» Document passage:
Friday, March 30, 2012
the looting of history
Dr. Bruhns is Director of the Cihuatán/Las Marías Archaeological Project for the Fundación Nacional de Arqueología de El Salvador (FUNDAR).
Dr. Kelker is Professor of Art History at Middle Tennessee State University. In 2009 they co-authored Faking Ancient Mesoamerica.
Worldwide art and antiquities forgery is big business, yet despite periodic exposés of the more dramatic forgery rings such as that of the Bolton forgers or of individual high ticket fakes, such as the Chicago Art Institute’s faux Gauguin faun, the forgery business continues unabated. It will continue to do so just as long as there are covetous collectors who believe themselves incapable of being fooled or who have been convinced by their dealers that forgery isn’t a problem. This is especially true if the desired item has acquired a provenance dating prior to the magical year of 1970, before which, for some daft reason (pecuniary?) the art-dealing world claims forgeries were few and far between.
1970 marked the Pennsylvania Declaration, when the Penn Museum announced it would no longer accept objects without legitimate provenience. Although many museums signed on to that premise, disgracefully, many American museums still ignore that dictum, and purchase, and proudly display, smuggled objects.
In the New World this assumption is especially problematic, as the earliest Precolumbian fakes and near-fakes known date back to the period of the Spanish Conquest. The dealing and collection world’s rosy view of the forgery problem is that only about 40% of any collection is potentially fraudulent. Based on our own observations and analysis of museum collection donations to which we have had access, as well as auction listings, we estimate that at this moment, a conservative estimate of the percentage of forgeries on sale or bought (and ultimately donated) within, say, the past 30 to 50 years, is about 85% and growing exponentially. Entire auctions at prestigious houses and galleries and museum exhibitions often push the 100% forgery mark.
The staying power of early and even more recent fakes can best be illustrated with a few examples: the British Museum Xipe Masks, the Mexico Museum of Anthropology Olmec Wrestler, the British Museum Aztec Crystal Skull and the Rio Pesquero (various collections) stone masks and other jade doodads.

» Exercise set:
1. Return the part of the antiquities forgery post starting at "In the New World" and ending at "100% forgery mark.", copied word for word.
2. Resume the post on antiquities forgery from its last sentence and keep writing.

» Exercise data:
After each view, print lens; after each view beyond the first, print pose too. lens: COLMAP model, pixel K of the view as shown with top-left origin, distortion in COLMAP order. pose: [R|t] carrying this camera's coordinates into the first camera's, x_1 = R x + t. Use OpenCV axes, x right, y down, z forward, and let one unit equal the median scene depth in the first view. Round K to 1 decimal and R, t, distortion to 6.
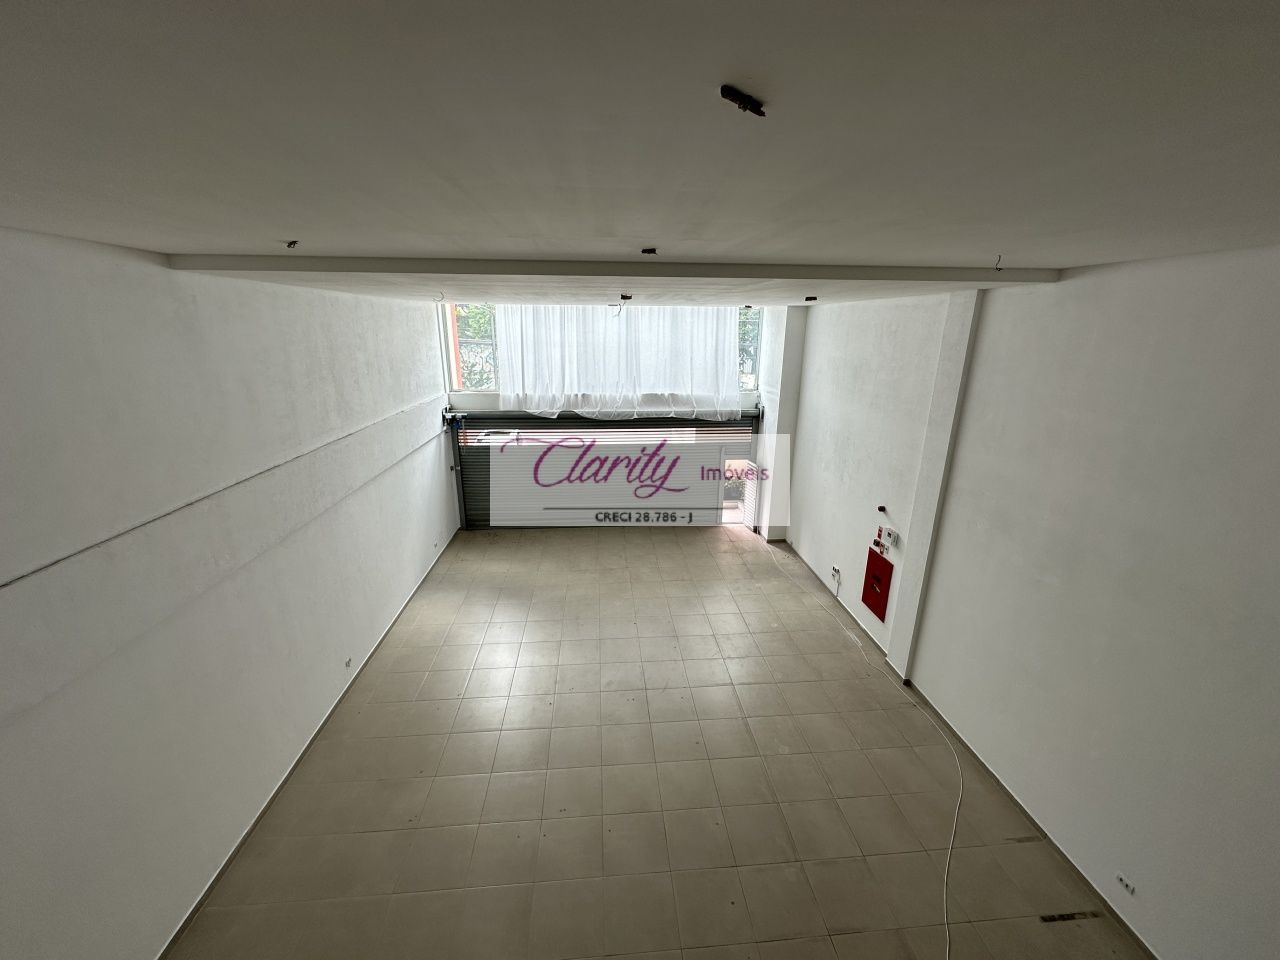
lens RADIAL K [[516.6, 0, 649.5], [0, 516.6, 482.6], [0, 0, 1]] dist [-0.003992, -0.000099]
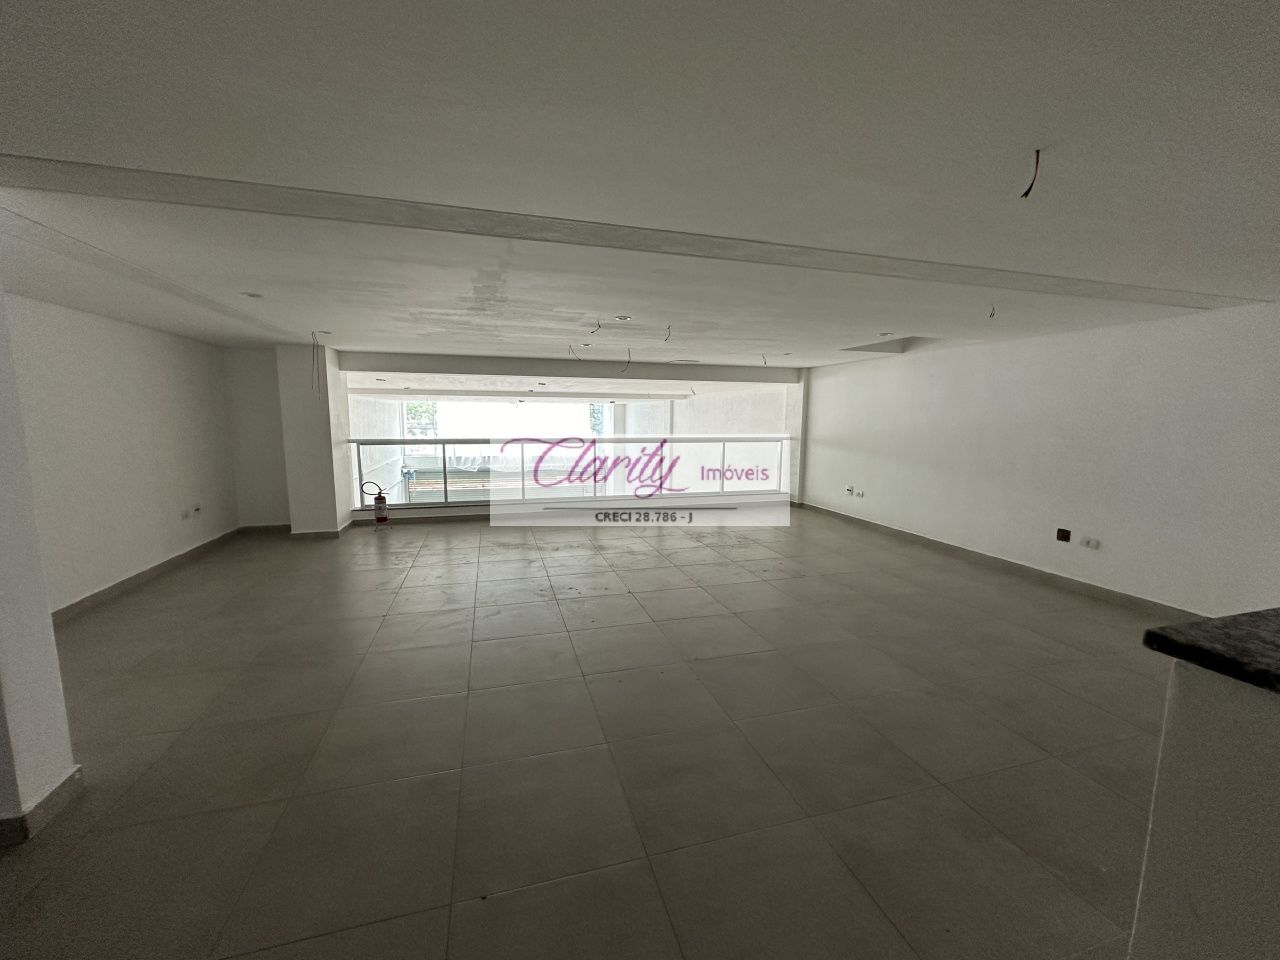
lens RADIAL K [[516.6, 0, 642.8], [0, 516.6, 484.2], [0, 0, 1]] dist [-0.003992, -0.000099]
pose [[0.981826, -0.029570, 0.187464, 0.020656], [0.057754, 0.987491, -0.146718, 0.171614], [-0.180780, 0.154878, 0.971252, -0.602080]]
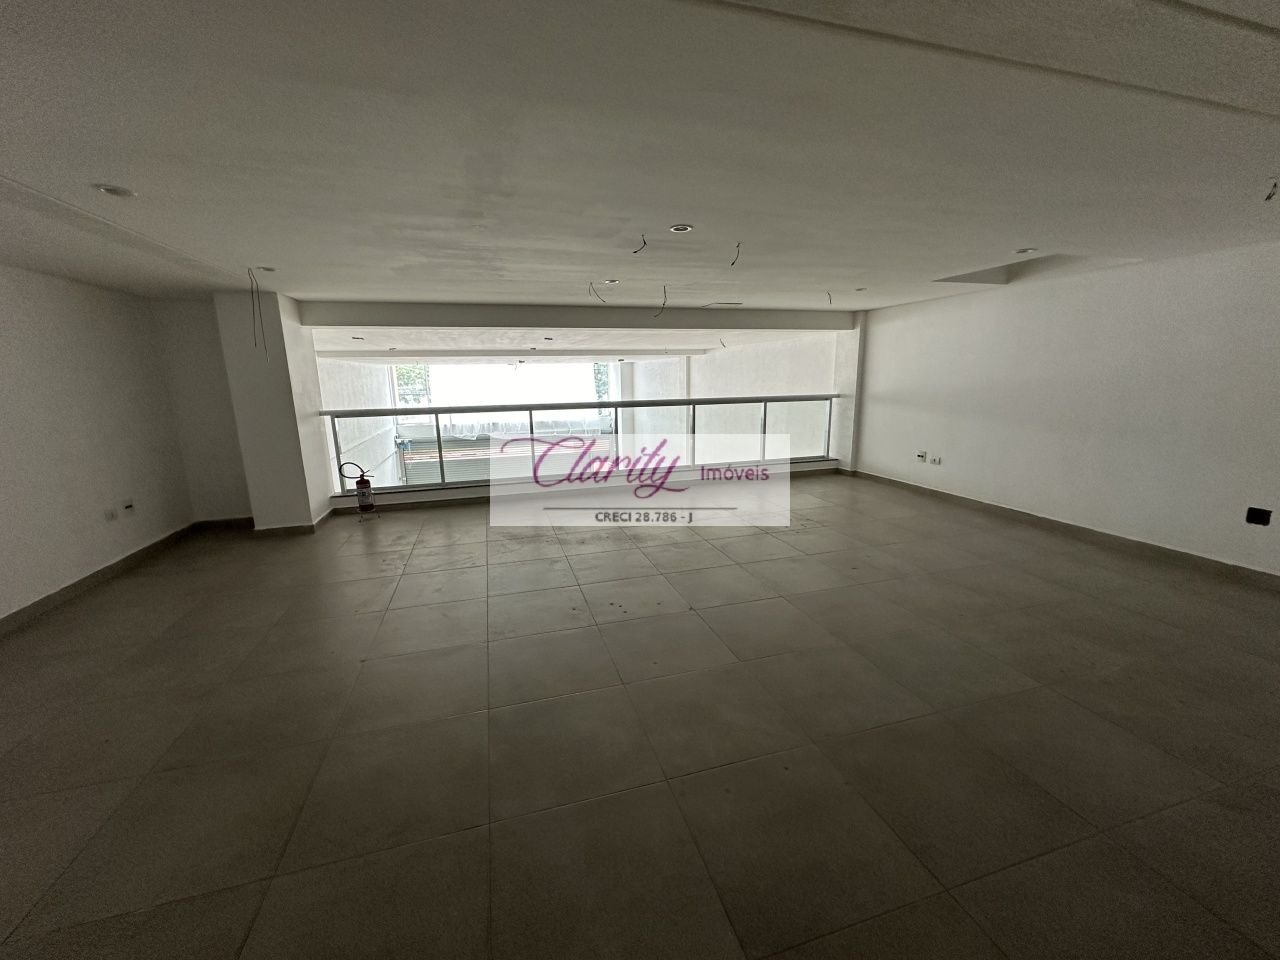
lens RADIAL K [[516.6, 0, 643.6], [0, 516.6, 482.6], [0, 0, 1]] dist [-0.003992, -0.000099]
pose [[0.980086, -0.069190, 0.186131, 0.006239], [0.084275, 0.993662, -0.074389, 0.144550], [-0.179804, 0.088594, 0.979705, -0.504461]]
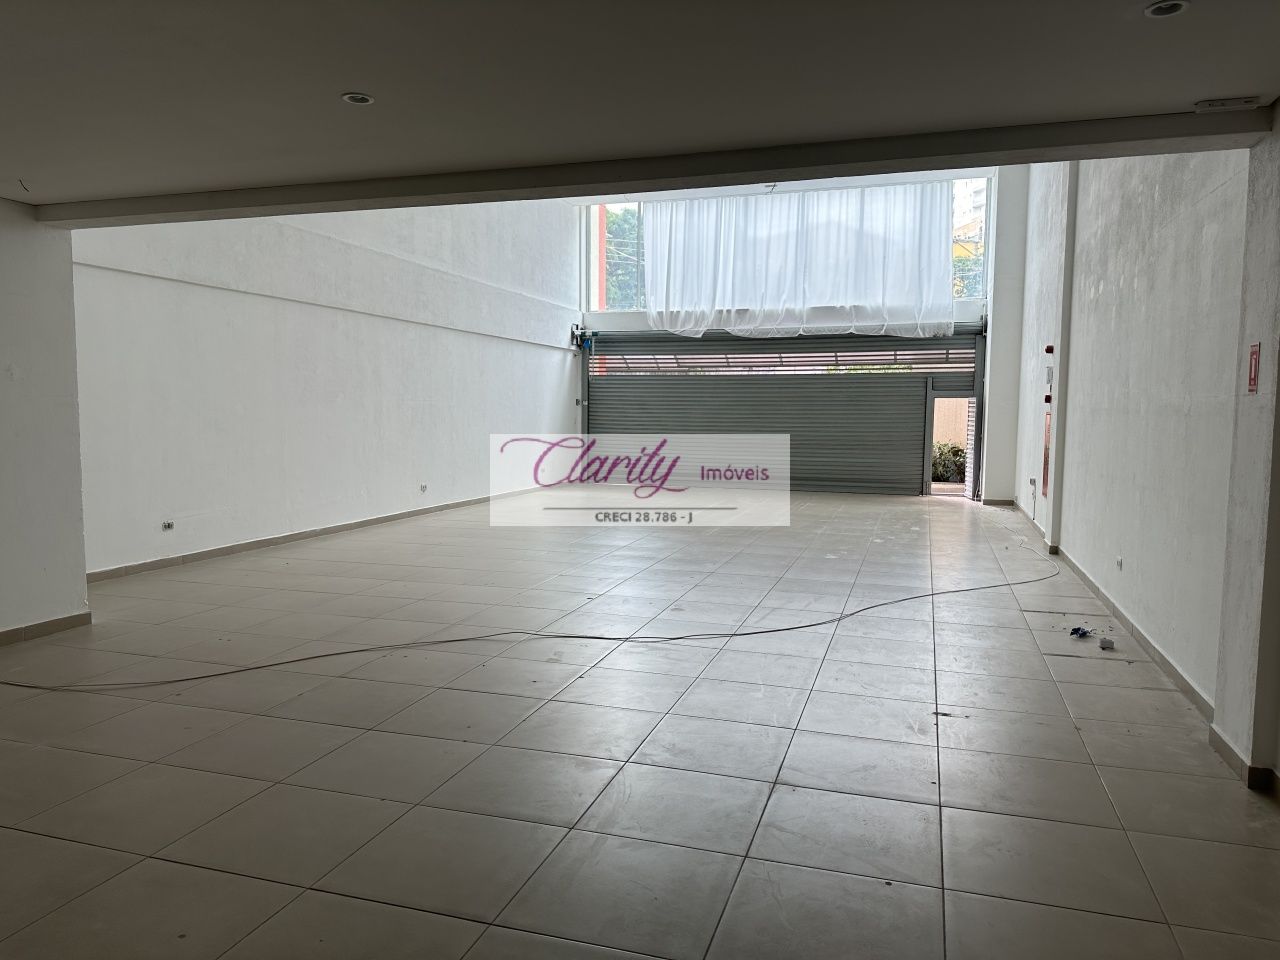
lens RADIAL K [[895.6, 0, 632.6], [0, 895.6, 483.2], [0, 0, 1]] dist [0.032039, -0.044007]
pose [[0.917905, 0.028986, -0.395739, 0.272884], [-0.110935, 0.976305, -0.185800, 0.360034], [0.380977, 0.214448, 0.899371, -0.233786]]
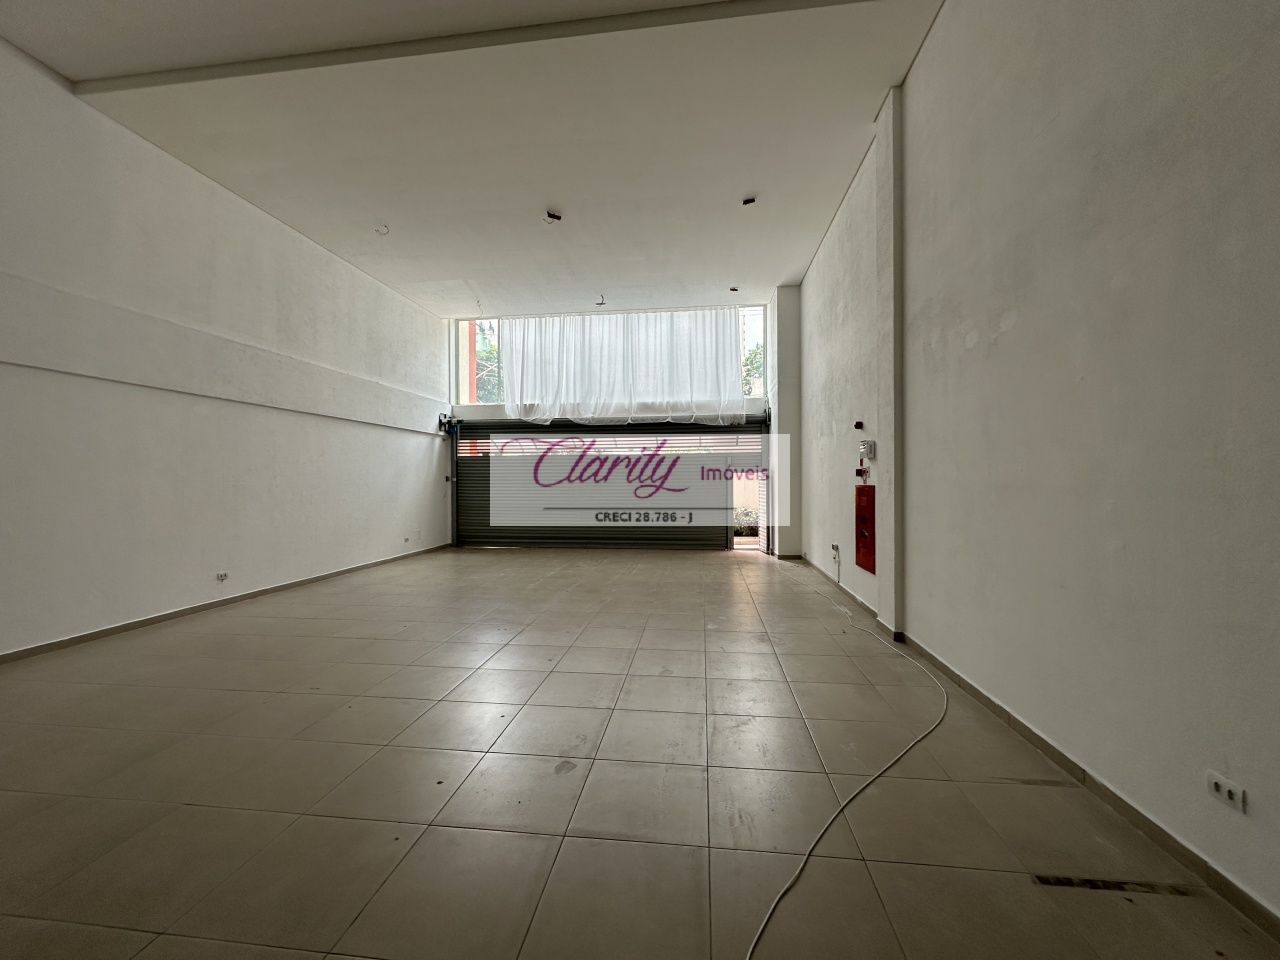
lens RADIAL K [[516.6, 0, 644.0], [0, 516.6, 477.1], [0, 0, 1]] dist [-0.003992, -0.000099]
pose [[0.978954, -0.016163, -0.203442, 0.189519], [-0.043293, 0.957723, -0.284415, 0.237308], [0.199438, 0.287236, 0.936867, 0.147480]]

» Outputs by task:
1.
In the New World this assumption is especially problematic, as the earliest Precolumbian fakes and near-fakes known date back to the period of the Spanish Conquest. The dealing and collection world’s rosy view of the forgery problem is that only about 40% of any collection is potentially fraudulent. Based on our own observations and analysis of museum collection donations to which we have had access, as well as auction listings, we estimate that at this moment, a conservative estimate of the percentage of forgeries on sale or bought (and ultimately donated) within, say, the past 30 to 50 years, is about 85% and growing exponentially. Entire auctions at prestigious houses and galleries and museum exhibitions often push the 100% forgery mark.

2.
Xipe Totec Our Lord the Flayed One
Although The British Museum Xipe masks were thoroughly debunked by Esther Pasztory in the late 1970s, the museum’s current web site blithely presents them as genuine. In the museum world there is no beautiful artifact so false that, given a few years’ cooling off period, it cannot be made “true” again. Turning this sentence around would make it clearer. “In the museum world, the collective memory of the general public and scholarly community is apparently believed to be equivalent to the lifespan of a gnat.”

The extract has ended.